What was once old is now new again as Voidpoint and 3D Realms have returned with a new game called Ion Fury (previously called Ion Maiden). While Duke Nukem and Shadow Warrior had spawned sequels and remakes using modern gaming features and graphics, Ion Fury takes a step back by giving gamers the look, sound, and feel of a game from the 90s. Playing as Shelly “Bombshell” Harrison, players must take on the evil Dr. Jadus Heskel and his army of Cyber-Cultists.
While the look of the game may be retro there are many features that were not possible back in the day, including auto saves, improved physics, headshots, and more. The game is a fast-paced and action-packed shooter that more than holds its own with any of the recent entries into the genre.

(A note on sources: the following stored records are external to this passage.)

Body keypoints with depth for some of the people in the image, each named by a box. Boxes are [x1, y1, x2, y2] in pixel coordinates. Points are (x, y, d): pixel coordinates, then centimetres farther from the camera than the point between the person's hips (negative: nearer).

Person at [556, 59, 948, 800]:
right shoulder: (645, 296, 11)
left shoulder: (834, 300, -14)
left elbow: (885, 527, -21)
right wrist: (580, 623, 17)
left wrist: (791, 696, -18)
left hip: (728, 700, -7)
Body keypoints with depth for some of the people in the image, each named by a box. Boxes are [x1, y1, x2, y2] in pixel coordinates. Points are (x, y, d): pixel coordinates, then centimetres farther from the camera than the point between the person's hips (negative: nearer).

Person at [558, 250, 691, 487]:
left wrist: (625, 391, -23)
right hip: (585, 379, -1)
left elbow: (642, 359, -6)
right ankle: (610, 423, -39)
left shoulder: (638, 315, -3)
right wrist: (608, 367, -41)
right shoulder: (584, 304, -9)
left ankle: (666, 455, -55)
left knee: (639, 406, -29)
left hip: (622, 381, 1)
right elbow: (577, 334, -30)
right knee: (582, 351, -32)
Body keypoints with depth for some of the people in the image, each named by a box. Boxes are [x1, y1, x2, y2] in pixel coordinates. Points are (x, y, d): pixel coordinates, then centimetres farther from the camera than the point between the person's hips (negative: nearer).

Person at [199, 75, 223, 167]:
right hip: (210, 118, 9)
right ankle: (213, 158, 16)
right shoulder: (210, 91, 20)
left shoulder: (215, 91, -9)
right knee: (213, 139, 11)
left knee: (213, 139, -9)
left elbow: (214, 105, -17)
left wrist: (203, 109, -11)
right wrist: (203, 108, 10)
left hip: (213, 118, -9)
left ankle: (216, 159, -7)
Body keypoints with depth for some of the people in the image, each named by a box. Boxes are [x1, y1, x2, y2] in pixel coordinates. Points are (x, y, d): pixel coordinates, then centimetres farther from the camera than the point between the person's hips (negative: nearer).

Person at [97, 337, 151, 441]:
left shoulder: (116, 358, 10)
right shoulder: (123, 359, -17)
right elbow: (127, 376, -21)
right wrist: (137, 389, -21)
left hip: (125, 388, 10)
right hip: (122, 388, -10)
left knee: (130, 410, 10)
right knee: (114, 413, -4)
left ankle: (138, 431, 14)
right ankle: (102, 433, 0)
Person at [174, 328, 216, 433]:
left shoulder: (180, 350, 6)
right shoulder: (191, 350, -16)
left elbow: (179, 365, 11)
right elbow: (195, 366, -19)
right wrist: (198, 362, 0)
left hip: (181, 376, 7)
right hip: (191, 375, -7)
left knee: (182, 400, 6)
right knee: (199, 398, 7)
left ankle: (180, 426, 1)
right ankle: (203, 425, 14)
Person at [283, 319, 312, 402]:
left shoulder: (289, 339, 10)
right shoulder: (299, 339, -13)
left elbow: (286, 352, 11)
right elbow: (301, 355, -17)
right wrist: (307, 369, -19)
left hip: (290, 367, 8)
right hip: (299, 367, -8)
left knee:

While I had played the preview mission about a year ago, the full game did take a bit of adjustment as some things simply do not play like a modern game would. There can be some clipping issues, and enemy A.I. can be erratic – but the awesome array of weapons from your Loverboy pistol to shotguns, machine guns, chain guns, and grenade launchers are more than enough to cut enemies down to size. You will need this and more such as as the game throws lots of enemies at you. As you progress. they become more abundant, varied, and vastly more dangerous.
Ion Fury is filled with numerous secret areas and pop culture references, from the lines your character says to all sorts of locales and situations you encounter during gameplay. There are also some clever call backs to earlier games. I noticed the bloody handprint from Blood, the Ying/Yang symbol from Shadow Warrior, and Duke’s atomic symbol at various times.
The game mixes indoor and outdoor scenes well, including an academy, subway, mansion, and of course there’s a secret lab filled with all sorts of evil experiments.
The game is also filled with several puzzles, as well as a few very annoying jumps that had me cursing at their difficulty on more than one occasion. There were also plenty of long levels where you had to find alternate ways into rooms to obtain the key cards to unlock other areas and keep the action moving. There was a decent supply of health and body armor along the way, never unappreciated as enemies would either swarm or attack from hiding frequently.
As I played the game I moved past the nostalgia and became really focused on the story and the action. I was able to look past the older graphics and gameplay and remember just how fun this type of game was and how we would spend hours online playing games like this with friends.
Sadly, that isn’t an option with Ion Fury. So far, the game doesn’t have a multiplayer option. I had interviewed the developers more than a year ago, and at the time they said that multiplayer would be in the final release. They may release it as a patch or update later. They may not.
The game is affordable at $19.99. Considering I put in 14 hours of gameplay to complete the game, that’s a lot of game play per dollar. The game more than delivers, and I didn’t even find all the secret areas offered in each level.
If you are in the mood for some retro action, then Ion Fury is one that you won’t want to miss.